The structural logic is fully Kūkai’s: the samaya-śīla is neither an arbitrary set of monastic rules nor a mere “esoteric” supplement, but the natural culmination of the entire spectrum of Buddhist ethical cultivation, in which all preceding precepts are seen to be “lacking inherent nature, and so progressively elevated” (皆由無自性故展轉勝進) until they reach the Shingon samaya as their fulfillment.
Translations and research
- No complete Western-language translation located.
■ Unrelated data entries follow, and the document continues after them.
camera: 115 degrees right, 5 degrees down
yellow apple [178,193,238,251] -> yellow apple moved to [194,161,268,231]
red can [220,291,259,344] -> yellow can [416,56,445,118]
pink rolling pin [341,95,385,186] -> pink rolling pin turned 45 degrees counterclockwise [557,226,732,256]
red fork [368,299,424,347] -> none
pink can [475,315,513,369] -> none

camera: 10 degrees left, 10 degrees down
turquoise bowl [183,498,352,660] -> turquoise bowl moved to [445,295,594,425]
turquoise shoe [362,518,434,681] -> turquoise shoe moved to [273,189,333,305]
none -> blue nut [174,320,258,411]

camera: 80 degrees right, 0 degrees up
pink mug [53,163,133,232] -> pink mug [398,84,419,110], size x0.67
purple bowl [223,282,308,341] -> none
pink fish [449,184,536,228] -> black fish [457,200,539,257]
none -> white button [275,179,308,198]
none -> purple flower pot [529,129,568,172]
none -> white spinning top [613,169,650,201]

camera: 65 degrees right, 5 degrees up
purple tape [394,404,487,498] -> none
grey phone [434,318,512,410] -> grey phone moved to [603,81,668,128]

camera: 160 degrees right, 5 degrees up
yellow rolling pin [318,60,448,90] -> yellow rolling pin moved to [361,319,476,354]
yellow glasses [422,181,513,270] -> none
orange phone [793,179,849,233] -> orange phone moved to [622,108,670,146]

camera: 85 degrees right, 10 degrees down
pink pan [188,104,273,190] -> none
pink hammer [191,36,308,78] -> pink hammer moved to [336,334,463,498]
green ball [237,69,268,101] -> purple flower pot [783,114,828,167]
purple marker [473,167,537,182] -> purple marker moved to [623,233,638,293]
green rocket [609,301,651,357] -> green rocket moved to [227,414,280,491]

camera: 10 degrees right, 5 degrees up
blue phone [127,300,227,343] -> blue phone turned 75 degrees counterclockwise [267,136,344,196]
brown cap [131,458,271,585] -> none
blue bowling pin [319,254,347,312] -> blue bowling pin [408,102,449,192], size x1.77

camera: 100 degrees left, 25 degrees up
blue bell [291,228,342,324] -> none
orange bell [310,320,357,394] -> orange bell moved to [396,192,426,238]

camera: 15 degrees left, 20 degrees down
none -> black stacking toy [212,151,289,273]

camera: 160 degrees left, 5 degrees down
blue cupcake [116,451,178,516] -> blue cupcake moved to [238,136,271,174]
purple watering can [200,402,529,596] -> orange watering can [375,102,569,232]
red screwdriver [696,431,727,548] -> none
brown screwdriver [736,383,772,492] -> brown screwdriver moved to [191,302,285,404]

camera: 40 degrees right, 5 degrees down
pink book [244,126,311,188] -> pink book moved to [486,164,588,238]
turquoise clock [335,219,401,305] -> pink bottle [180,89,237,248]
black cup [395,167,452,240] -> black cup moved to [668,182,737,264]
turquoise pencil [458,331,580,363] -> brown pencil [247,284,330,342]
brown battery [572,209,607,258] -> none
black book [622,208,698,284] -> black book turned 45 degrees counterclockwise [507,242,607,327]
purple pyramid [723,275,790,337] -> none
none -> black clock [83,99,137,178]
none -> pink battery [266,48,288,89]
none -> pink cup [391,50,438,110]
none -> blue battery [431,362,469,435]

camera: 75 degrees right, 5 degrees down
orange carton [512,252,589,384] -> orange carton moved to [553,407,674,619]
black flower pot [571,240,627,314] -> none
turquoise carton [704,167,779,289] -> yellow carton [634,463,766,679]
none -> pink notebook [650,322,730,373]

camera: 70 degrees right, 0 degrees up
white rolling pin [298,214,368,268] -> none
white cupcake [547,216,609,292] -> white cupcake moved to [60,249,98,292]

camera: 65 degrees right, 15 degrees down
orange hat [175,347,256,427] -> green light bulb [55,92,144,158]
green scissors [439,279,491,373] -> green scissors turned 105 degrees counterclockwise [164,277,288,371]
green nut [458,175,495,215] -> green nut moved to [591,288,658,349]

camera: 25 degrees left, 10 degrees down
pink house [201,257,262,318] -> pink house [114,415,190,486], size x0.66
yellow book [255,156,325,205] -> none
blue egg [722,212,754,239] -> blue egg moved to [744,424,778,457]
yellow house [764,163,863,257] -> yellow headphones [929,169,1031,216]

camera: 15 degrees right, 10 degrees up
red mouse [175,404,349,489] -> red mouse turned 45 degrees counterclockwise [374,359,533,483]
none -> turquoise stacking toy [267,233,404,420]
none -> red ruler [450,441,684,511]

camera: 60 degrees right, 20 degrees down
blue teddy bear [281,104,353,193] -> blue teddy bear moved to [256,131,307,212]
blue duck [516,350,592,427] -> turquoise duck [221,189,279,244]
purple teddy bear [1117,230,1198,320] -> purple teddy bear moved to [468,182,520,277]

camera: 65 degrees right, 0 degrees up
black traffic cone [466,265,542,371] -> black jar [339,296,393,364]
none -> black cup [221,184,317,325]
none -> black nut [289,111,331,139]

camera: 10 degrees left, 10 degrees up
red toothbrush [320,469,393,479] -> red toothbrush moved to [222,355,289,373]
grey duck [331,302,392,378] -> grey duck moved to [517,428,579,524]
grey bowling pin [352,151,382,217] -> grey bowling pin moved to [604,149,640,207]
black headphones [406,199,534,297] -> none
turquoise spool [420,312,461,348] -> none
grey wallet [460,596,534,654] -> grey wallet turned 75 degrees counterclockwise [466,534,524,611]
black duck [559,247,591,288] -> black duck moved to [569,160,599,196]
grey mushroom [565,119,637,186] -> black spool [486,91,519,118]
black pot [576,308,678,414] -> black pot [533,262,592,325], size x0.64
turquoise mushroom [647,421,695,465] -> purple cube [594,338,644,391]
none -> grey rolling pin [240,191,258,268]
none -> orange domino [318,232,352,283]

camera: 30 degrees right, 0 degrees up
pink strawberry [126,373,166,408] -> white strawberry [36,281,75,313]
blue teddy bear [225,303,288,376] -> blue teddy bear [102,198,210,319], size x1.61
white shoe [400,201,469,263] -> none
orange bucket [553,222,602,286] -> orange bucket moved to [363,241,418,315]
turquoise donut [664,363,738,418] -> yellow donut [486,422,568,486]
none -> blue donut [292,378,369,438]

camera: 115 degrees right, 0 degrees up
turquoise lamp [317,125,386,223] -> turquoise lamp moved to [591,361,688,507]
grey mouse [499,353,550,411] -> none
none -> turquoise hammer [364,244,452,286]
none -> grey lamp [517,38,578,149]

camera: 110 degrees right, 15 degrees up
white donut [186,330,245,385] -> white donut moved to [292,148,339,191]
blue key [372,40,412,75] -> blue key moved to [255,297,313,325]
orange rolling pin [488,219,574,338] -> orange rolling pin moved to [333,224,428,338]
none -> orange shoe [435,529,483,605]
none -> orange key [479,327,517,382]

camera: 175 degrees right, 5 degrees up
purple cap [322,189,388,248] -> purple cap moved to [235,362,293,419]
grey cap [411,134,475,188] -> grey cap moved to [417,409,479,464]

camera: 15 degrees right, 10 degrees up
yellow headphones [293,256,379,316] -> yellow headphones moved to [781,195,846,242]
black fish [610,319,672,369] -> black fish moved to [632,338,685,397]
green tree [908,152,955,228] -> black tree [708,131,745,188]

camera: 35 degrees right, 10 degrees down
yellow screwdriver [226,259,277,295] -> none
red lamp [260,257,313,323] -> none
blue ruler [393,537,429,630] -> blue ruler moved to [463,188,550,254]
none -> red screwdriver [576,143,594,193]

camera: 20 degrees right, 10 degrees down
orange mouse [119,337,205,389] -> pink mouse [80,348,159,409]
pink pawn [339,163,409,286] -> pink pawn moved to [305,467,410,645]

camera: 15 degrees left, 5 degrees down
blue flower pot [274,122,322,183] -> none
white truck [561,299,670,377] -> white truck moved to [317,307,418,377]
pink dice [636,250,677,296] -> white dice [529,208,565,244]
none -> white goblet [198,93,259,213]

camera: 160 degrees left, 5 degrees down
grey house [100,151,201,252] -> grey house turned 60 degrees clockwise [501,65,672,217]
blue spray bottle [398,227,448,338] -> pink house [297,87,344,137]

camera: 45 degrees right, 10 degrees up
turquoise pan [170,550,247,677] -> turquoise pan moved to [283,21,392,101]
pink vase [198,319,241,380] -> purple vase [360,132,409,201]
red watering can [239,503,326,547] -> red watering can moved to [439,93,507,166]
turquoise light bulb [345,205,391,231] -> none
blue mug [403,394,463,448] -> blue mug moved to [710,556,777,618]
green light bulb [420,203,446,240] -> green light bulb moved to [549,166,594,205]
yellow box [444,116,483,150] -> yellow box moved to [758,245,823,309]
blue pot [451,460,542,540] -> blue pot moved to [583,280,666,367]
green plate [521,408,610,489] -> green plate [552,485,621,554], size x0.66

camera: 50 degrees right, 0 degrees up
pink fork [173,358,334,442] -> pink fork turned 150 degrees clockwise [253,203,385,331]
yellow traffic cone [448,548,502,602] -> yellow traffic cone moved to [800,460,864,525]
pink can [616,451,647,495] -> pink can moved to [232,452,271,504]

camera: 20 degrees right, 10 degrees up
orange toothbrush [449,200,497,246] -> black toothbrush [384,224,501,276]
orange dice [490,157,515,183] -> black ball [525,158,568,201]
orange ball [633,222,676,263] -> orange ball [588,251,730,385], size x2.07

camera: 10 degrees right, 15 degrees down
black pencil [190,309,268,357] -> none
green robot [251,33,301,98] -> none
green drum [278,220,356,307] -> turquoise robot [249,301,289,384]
- Ryūichi Abe, The Weaving of Mantra: Kūkai and the Construction of Esoteric Buddhist Discourse (1999), discusses Kūkai’s samaya-śīla doctrine in the context of his broader theological project.
- Paul Groner, Saichō: The Establishment of the Japanese Tendai School (1984; rev. 2000), treats the comparative samaya-śīla / bodhisattva-śīla problem in early Heian Buddhism.
- Standard Japanese reference: Kōbō Daishi zenshū 弘法大師全集.